Stored records
-------

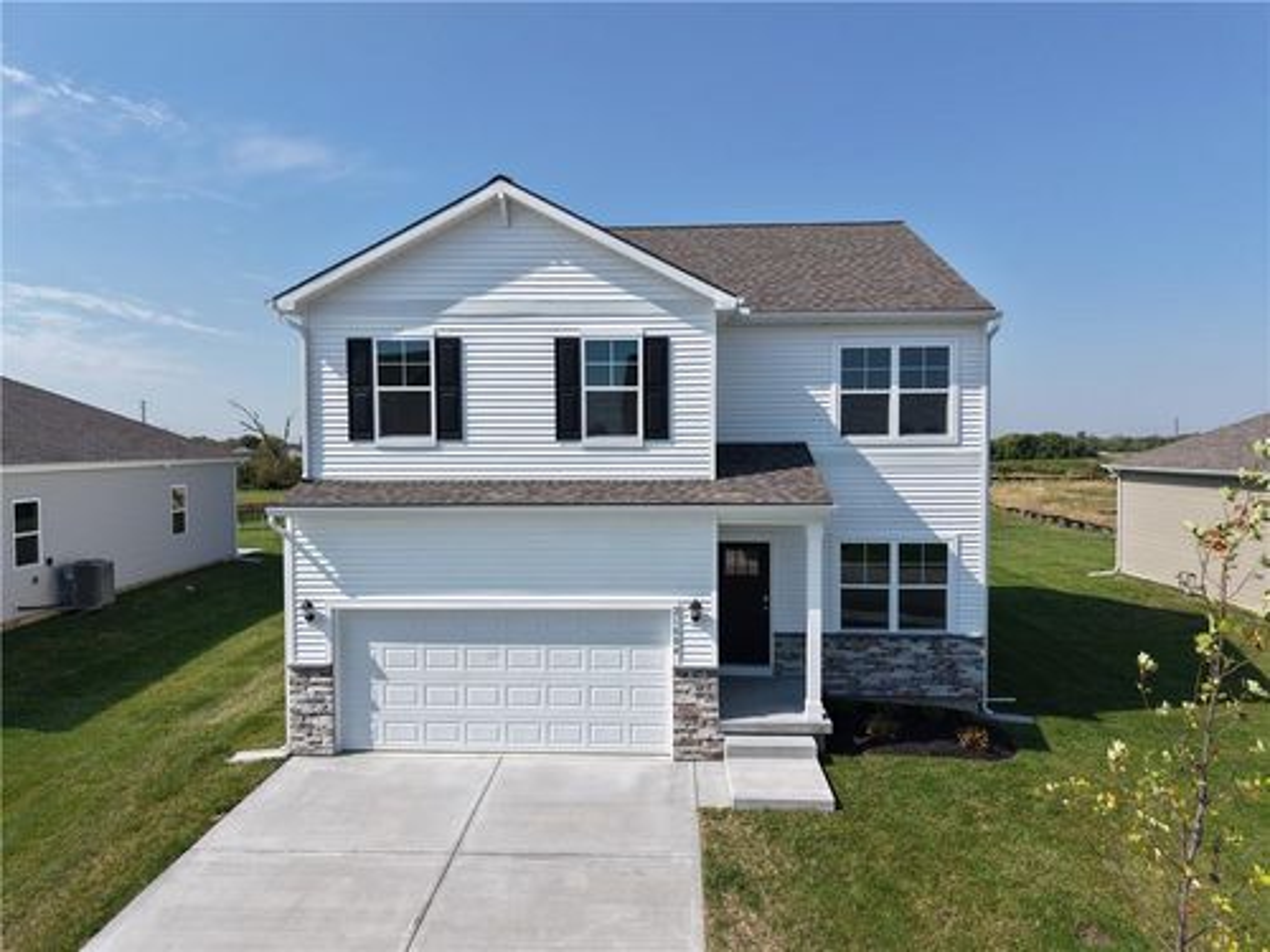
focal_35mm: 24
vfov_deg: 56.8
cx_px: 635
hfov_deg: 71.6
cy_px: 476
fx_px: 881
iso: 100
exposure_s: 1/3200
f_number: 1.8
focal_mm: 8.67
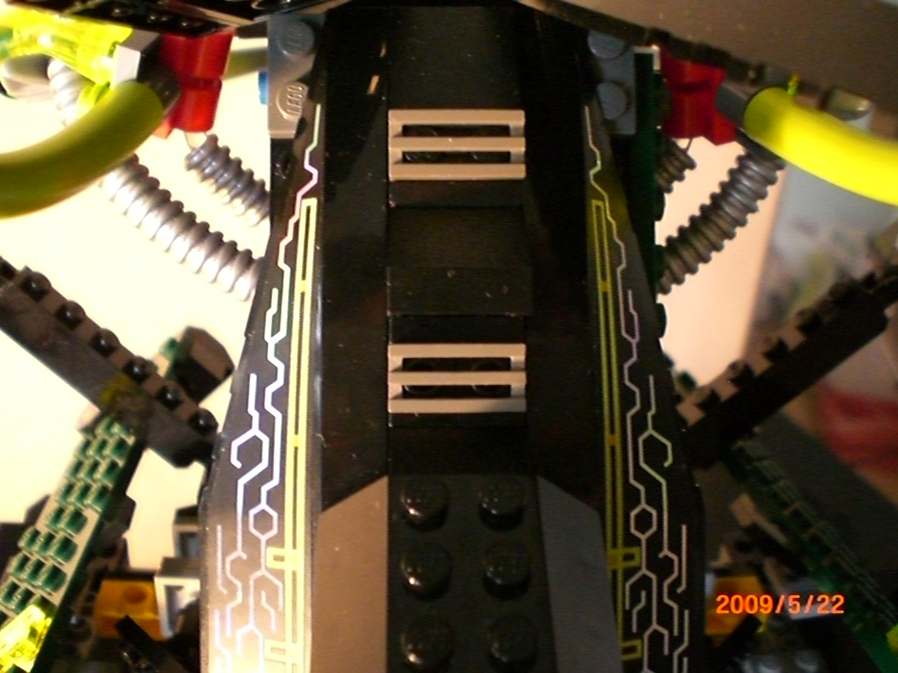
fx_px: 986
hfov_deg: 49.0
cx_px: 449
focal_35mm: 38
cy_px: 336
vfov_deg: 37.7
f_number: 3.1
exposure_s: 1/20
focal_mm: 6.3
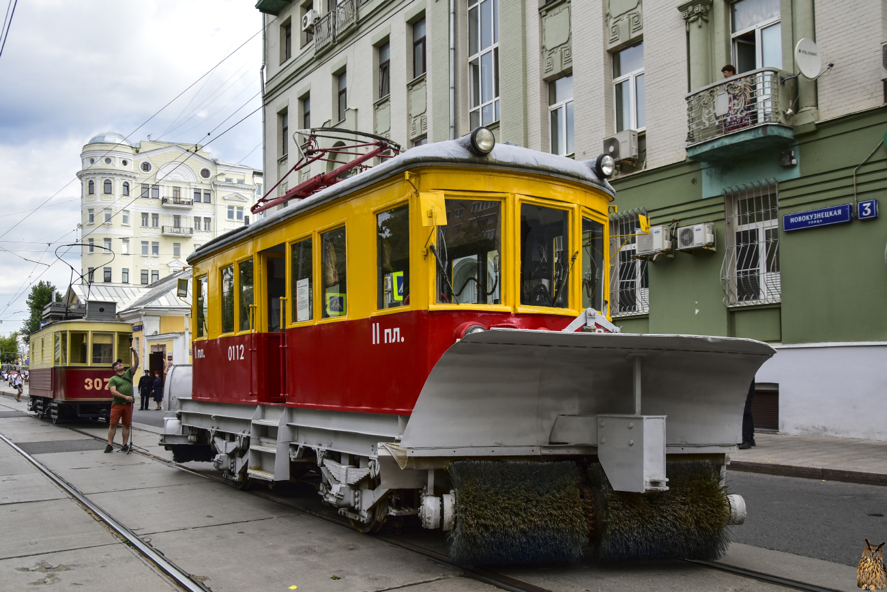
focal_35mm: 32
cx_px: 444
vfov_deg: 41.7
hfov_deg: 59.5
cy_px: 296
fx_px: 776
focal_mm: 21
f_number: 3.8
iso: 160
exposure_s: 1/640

-------

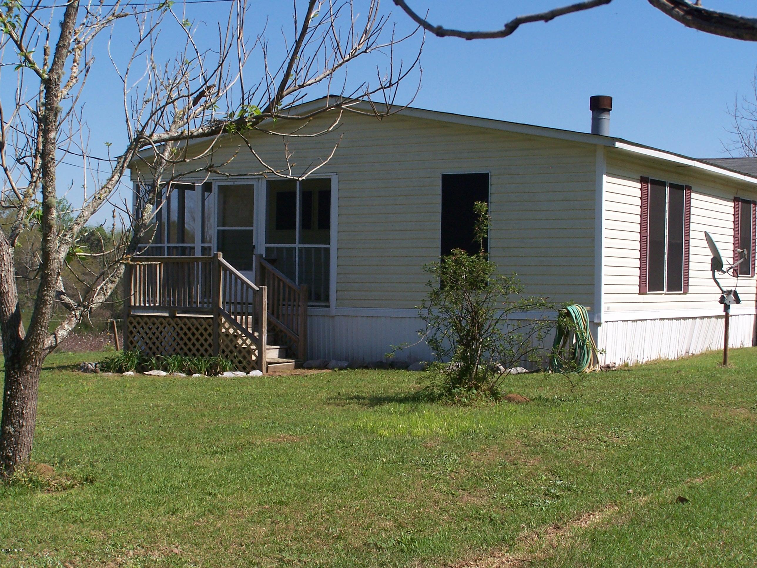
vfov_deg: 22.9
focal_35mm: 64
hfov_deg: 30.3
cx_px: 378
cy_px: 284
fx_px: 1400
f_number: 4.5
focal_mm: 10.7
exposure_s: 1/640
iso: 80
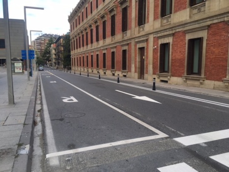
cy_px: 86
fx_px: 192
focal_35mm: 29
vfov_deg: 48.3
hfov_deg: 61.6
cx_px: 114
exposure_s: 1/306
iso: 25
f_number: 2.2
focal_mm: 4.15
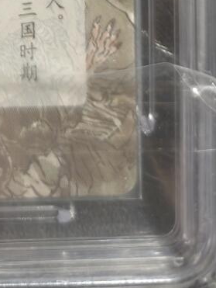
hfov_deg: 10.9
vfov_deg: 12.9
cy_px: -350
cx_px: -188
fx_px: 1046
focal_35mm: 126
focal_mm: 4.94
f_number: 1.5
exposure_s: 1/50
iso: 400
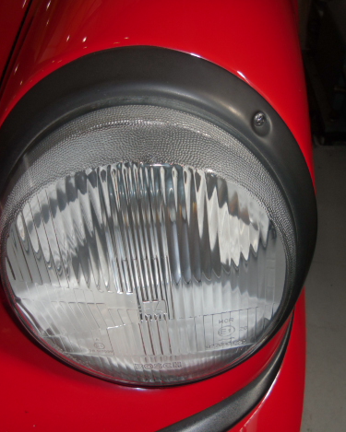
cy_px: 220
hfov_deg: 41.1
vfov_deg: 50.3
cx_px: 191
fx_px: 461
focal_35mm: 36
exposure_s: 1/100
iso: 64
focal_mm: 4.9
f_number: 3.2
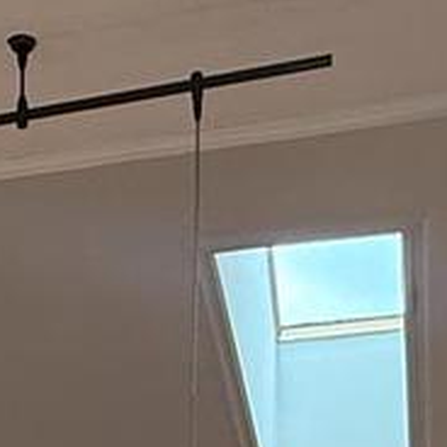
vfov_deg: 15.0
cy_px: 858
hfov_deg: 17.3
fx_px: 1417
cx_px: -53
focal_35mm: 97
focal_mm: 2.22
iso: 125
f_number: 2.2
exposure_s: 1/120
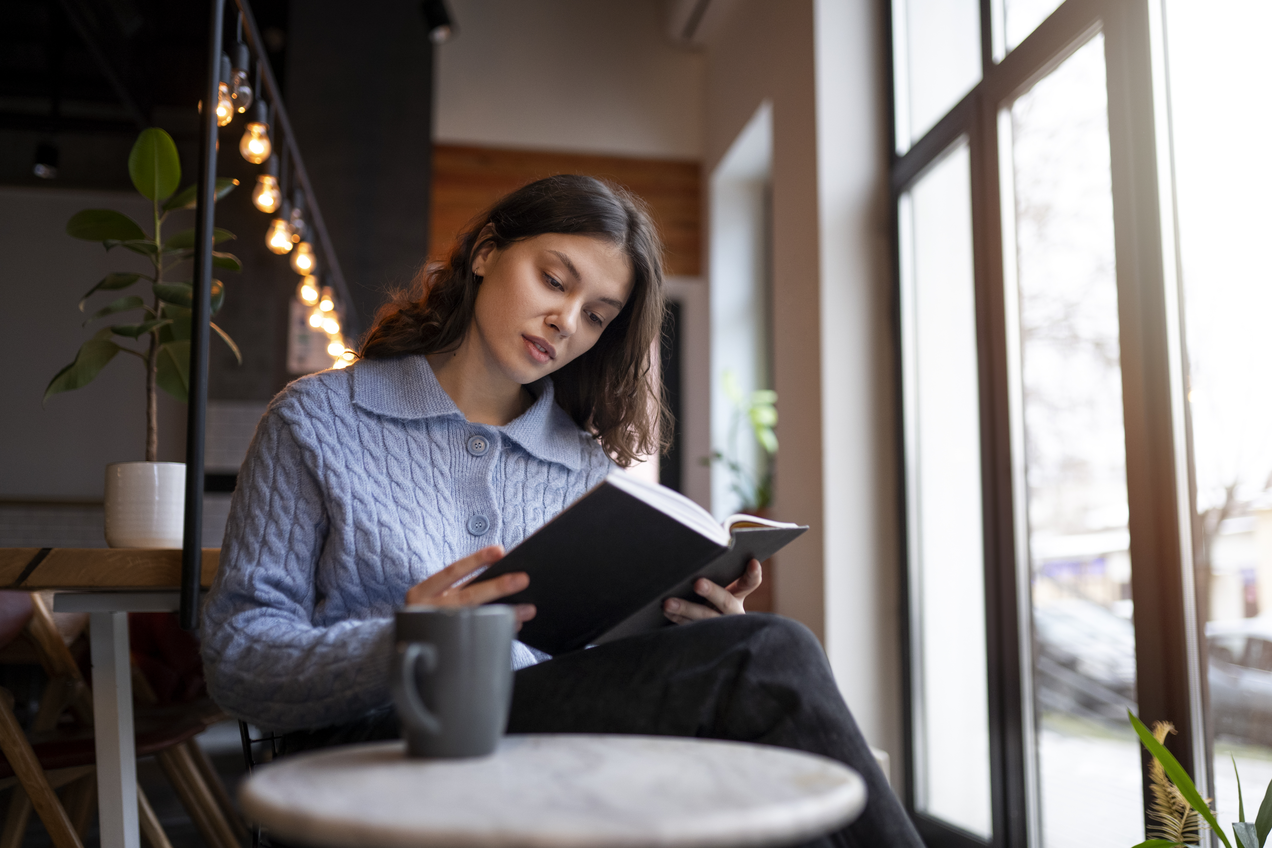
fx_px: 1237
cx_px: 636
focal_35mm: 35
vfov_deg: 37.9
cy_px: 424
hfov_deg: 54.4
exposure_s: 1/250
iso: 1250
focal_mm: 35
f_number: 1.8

-------

Pictures are to be left out. Write out only the lines above starting at the one with "cy_px: -350" and ending at the one with "exposure_s: 1/250", both lines included, exactly.

cy_px: -350
cx_px: -188
fx_px: 1046
focal_35mm: 126
focal_mm: 4.94
f_number: 1.5
exposure_s: 1/50
iso: 400
cy_px: 220
hfov_deg: 41.1
vfov_deg: 50.3
cx_px: 191
fx_px: 461
focal_35mm: 36
exposure_s: 1/100
iso: 64
focal_mm: 4.9
f_number: 3.2
vfov_deg: 15.0
cy_px: 858
hfov_deg: 17.3
fx_px: 1417
cx_px: -53
focal_35mm: 97
focal_mm: 2.22
iso: 125
f_number: 2.2
exposure_s: 1/120
fx_px: 1237
cx_px: 636
focal_35mm: 35
vfov_deg: 37.9
cy_px: 424
hfov_deg: 54.4
exposure_s: 1/250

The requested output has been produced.